Why this step? This is by design — cheaper on some CPUs (e.g. LL/SC architectures). The loop is meant to absorb it. Note weak is only safe inside a loop; naming relaxed keeps the (self-contained) value cheap.
Step 2 — the loop retries. old is refreshed to 7 (unchanged), we recompute old + 1 = 8, try again. After 2 spurious fails, the 3rd attempt commits.
Why this step? Because the value never actually changed, each retry recomputes the same desired value — no drift.
Step 3 — result & attempt count. Final a = 8. attempts (failures counted) = 2 ; total CAS calls = 3 .
Why this step? Spurious failure costs time , never correctness . Using _strong here would remove the spurious fails but is slower in loops.
Verify: final = 8 ; failure count = 2 ; total attempts = 3 . ✓
Common mistake The ABA hazard (the
other exam trap)
CAS checks the value , not the history . If a pointer goes A → B → A between your read and your CAS, the CAS succeeds even though the world changed underneath you. This can corrupt a lock-free stack pop. Fix: tag the pointer with a version counter (a "generation" CAS), or use hazard pointers. This is why CAS alone is necessary but not always sufficient.
Recall Quick self-test: name the cell
A fetch_add(1, relaxed) counter is correct because... ::: each op is one indivisible RMW; relaxed keeps atomicity, only cross-variable ordering is dropped (Cell A).
Worst-case CAS failures for n colliding threads ::: 2 n ( n − 1 ) , quadratic — lock-free is not wait-free (Cell C).
Why is a = a + 1 on an atomic still buggy? ::: it is load-then-store (two ops with a gap), not one RMW; use fetch_add/++a (Cell E).
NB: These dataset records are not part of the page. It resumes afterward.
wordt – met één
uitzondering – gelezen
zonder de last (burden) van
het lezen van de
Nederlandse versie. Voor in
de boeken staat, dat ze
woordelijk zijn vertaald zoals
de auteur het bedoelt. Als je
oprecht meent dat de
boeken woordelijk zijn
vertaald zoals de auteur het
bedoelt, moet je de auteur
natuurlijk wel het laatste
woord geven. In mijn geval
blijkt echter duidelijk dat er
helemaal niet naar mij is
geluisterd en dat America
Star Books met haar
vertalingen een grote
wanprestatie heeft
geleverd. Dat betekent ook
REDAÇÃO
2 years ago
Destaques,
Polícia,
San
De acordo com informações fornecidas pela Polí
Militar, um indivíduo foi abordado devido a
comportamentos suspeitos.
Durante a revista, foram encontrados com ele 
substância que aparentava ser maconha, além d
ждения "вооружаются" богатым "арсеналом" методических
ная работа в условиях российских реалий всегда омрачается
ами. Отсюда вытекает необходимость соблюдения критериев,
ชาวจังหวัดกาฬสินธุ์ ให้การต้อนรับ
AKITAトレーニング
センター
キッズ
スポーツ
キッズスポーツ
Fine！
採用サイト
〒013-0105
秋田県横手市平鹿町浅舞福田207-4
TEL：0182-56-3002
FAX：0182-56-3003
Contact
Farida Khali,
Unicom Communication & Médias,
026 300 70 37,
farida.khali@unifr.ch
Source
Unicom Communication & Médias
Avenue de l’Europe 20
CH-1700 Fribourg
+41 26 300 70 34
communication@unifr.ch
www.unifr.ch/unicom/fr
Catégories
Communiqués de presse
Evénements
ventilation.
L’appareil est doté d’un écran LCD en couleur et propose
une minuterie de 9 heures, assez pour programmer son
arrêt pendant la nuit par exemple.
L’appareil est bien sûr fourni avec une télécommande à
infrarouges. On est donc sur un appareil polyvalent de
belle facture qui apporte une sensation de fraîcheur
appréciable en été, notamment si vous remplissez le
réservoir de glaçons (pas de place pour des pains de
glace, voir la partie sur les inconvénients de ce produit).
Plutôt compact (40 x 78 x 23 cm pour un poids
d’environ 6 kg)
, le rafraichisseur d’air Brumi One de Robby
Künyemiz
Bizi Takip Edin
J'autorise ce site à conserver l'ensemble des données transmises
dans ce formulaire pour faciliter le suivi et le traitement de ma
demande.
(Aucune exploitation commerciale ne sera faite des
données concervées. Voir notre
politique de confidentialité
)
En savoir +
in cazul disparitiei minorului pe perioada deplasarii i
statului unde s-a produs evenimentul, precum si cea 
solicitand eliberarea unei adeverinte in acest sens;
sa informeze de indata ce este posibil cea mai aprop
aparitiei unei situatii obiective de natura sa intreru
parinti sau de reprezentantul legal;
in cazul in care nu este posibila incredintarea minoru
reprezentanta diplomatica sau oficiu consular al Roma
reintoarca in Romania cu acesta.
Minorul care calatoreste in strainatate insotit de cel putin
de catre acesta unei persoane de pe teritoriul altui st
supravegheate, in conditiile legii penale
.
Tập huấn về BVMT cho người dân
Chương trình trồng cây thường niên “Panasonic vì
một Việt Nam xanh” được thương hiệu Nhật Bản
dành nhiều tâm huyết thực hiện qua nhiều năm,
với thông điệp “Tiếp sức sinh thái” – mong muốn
In a lock-free push, why must the successful CAS be a release-store? ::: so the new node's fields (v, next) are published before the head pointer becomes visible; else a popper reads uninitialized data (Cell F).
One seat, four buyers, how many succeed? ::: exactly one; CAS gives a single winner (Cell G).
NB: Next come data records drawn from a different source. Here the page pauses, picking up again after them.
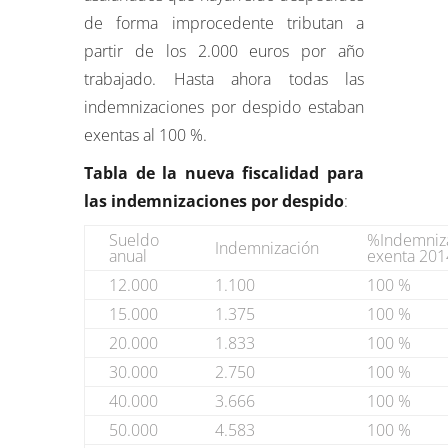
de forma improcedente tributan a
partir de los 2.000 euros por año
trabajado. Hasta ahora todas las
indemnizaciones por despido estaban
exentas al 100 %.
Tabla de la nueva fiscalidad para
las indemnizaciones por despido
:
Sueldo
%Indemniz
Indemnización
anual
exenta 201
12.000
1.100
100 %
15.000
1.375
100 %
20.000
1.833
100 %
30.000
2.750
100 %
40.000
3.666
100 %
50.000
4.583
100 %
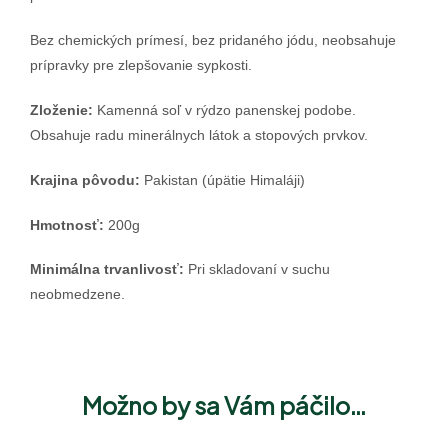
Bez chemických prímesí, bez pridaného jódu, neobsahuje
prípravky pre zlepšovanie sypkosti.
Zloženie:
Kamenná soľ v rýdzo panenskej podobe.
Obsahuje radu minerálnych látok a stopových prvkov.
Krajina pôvodu:
Pakistan (úpätie Himaláji)
Hmotnosť:
200g
Minimálna trvanlivosť:
Pri skladovaní v suchu
neobmedzene.
Možno by sa Vám páčilo…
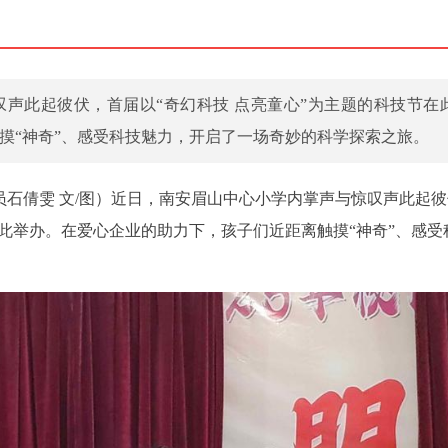
声此起彼伏，首届以“奇幻科技 点亮童心”为主题的科技节在
摸“神奇”、感受科技魅力，开启了一场奇妙的科学探索之旅。
讯员石倩雯 文/图）近日，南安眉山中心小学内掌声与惊叹声此起
在此举办。在爱心企业的助力下，孩子们近距离触摸“神奇”、感受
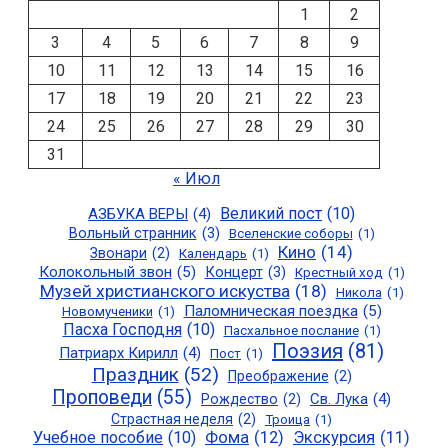
1
2
3
4
5
6
7
8
9
10
11
12
13
14
15
16
17
18
19
20
21
22
23
24
25
26
27
28
29
30
31
« Июл
Великий пост
(10)
АЗБУКА ВЕРЫ
(4)
Вольный странник
(3)
Вселенские соборы
(1)
Кино
(14)
Звонари
(2)
Календарь
(1)
Колокольный звон
(5)
Концерт
(3)
Крестный ход
(1)
Музей христианского искуства
(18)
Никола
(1)
Паломническая поездка
(5)
Новомученики
(1)
Пасха Господня
(10)
Пасхальное послание
(1)
Поэзия
(81)
Патриарх Кирилл
(4)
Пост
(1)
Праздник
(52)
Преображение
(2)
Проповеди
(55)
Св. Лука
(4)
Рождество
(2)
Страстная неделя
(2)
Троица
(1)
Учебное пособие
(10)
Фома
(12)
Экскурсия
(11)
Does a spurious weak failure change the final value? ::: no — only costs extra loop iterations; correctness is untouched (Cell H).
Mnemonic Matrix in one breath
"A Basic Counter, Custom loop, Contention hurts, Deliver via gate, Expression trap, Empty first, One seat, ABA twist."
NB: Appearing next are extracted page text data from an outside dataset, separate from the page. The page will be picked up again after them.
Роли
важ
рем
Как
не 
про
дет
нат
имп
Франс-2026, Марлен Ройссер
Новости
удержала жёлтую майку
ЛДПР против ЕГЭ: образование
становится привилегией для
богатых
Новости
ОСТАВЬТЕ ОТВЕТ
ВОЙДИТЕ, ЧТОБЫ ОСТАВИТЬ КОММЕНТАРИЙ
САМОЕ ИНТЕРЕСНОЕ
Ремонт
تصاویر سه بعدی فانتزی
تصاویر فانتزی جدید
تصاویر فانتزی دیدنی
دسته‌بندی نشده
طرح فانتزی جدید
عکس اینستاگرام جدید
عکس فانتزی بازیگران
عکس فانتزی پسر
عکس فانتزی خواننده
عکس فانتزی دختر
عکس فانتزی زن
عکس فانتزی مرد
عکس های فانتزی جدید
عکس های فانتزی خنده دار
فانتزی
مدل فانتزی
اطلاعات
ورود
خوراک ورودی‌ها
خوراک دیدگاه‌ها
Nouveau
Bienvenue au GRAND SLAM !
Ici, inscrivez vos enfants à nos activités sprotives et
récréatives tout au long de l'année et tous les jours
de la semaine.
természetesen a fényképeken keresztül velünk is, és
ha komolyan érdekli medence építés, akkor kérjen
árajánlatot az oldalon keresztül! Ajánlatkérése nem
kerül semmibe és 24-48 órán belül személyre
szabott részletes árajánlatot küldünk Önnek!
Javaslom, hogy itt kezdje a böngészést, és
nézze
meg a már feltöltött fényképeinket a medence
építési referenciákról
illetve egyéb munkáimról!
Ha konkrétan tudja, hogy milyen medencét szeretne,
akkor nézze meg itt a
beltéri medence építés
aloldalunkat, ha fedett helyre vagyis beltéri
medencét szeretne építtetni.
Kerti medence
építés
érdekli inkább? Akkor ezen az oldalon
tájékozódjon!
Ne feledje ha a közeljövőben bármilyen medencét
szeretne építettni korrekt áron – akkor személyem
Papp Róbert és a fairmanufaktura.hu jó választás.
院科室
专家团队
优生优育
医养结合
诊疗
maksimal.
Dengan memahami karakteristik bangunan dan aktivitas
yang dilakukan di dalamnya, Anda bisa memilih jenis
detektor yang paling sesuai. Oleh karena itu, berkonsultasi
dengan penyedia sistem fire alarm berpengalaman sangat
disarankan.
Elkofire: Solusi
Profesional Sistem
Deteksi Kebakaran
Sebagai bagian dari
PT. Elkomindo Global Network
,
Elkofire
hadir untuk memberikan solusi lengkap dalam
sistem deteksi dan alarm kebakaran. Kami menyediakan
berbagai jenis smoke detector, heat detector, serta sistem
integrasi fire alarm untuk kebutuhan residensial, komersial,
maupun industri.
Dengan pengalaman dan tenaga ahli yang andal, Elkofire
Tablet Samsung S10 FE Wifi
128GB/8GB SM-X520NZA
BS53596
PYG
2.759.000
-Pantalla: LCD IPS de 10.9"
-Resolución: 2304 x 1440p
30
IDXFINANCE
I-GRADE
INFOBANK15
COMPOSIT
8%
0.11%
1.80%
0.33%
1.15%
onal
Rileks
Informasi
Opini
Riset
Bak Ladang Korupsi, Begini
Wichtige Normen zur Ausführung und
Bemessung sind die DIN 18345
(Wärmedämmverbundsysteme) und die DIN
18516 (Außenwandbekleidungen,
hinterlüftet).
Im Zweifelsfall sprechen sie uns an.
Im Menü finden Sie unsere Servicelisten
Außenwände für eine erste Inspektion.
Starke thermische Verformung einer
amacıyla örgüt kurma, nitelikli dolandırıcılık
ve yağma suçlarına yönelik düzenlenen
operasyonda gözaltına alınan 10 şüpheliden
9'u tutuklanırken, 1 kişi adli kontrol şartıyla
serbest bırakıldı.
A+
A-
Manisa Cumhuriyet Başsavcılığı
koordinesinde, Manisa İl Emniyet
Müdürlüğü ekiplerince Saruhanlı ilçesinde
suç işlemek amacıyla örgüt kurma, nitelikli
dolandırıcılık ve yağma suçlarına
Parent: Hinglish version · Related: Compare-And-Swap · Memory Model (C++) · Cache Coherency MESI · std::thread and std::async · False Sharing · Mutex and Lock
Worst-case number of failed CAS attempts for n threads colliding on one loop? The arithmetic series 0+1+...+(n-1) = n(n-1)/2, showing lock-free is not wait-free.
In the ticket-booking (one seat, four buyers) example, why use compare_exchange_strong not weak? It is a single non-looped check, so we must not tolerate spurious failures; strong never fails spuriously.
What is the ABA problem? CAS compares values not history; if a value goes A to B back to A, CAS wrongly succeeds. Fix with version tags or hazard pointers.
Why must the successful CAS in a lock-free stack push use memory_order_release? To publish the new node's initialized fields before the head pointer is visible, so an acquiring popper never reads uninitialized data.